DIRECTIONS FOR THIS TASK :: The result should be every line that contains the word "حساب", taken from the material.

STORED DATA ::

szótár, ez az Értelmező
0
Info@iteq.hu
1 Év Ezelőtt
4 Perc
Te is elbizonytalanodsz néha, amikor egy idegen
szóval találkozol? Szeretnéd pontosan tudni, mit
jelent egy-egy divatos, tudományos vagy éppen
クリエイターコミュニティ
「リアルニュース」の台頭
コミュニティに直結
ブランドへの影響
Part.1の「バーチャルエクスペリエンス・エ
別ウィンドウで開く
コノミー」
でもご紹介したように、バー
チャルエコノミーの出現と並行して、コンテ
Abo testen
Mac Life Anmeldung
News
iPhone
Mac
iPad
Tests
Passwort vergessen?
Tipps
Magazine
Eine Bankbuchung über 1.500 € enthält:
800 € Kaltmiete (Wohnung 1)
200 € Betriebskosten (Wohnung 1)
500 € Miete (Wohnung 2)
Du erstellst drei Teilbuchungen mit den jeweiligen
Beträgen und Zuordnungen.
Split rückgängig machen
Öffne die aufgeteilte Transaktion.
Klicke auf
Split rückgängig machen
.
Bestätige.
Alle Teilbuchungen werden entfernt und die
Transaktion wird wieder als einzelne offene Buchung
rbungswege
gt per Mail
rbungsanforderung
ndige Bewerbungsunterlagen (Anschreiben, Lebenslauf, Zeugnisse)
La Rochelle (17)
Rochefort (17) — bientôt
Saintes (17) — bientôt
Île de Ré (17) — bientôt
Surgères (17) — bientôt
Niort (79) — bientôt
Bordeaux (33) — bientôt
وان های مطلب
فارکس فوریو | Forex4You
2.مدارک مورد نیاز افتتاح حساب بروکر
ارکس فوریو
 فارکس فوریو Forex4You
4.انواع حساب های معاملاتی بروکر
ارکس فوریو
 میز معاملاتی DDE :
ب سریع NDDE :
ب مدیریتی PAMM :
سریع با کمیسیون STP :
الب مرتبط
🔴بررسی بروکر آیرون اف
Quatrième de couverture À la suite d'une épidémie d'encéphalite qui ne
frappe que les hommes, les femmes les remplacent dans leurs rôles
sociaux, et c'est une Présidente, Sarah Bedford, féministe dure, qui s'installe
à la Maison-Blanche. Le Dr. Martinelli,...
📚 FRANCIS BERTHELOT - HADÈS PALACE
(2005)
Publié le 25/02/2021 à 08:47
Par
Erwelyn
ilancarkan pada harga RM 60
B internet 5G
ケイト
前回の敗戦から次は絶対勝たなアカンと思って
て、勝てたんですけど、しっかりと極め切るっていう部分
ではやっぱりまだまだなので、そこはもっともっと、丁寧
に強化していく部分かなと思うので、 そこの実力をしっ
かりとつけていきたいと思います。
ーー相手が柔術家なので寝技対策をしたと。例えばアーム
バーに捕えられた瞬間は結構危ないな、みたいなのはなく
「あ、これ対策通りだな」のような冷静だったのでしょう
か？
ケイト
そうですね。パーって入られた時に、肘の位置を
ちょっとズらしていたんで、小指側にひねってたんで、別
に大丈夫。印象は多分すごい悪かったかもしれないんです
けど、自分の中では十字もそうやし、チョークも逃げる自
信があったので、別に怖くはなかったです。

TASK RESPONSE ::
2.مدارک مورد نیاز افتتاح حساب بروکر
4.انواع حساب های معاملاتی بروکر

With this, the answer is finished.